On Wed, Jan 04, 2012 at 10:32:35PM +0100, Elisenda Cuadros wrote:
Hello,
Happy New Year to everyone :-)
Kevin, thank you very much for your help.
I changed the code according to your message.
Now "a,b,c,d" appears in the log. I donĀ“t know if this is a good symptom or not.
What can I do to debug more into this problem? I feel pretty useless...
[...]
On 04/01/2012 4:12, Kevin O'Connor wrote:
On Thu, Dec 29, 2011 at 07:23:44PM +0100, Elisenda Cuadros wrote: startBoot(void) { // Clear low-memory allocations (required by PMM spec).

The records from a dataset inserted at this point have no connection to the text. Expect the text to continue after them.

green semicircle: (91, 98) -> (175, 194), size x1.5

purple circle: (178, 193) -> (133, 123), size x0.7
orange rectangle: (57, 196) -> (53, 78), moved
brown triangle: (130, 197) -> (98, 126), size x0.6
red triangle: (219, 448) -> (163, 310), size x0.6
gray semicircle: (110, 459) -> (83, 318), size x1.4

dprintf(1, "d\n"); memset((void*)BUILD_STACK_ADDR, 0, BUILD_EBDA_MINIMUM - BUILD_STACK_ADDR);
dprintf(3, "Jump to int19\n");
Well, since you saw "d", but not "Jump to int19" it would indicate that it died in the memcpy (I assume your debug level was set to something higher than 3). That's really strange - I don't know why it would halt there. You could change the first dprintf to read something like:
dprintf(1, "d addr=%p len=%x\n", (void*)BUILD_STACK_ADDR, BUILD_EBDA_MINIMUM - BUILD_STACK_ADDR);
If the output makes sense (it should report 0x7000 and 0x89000) and it is really halting in the memset, then maybe coreboot is mapping something into the first 1 meg of ram - though that's just a wild guess.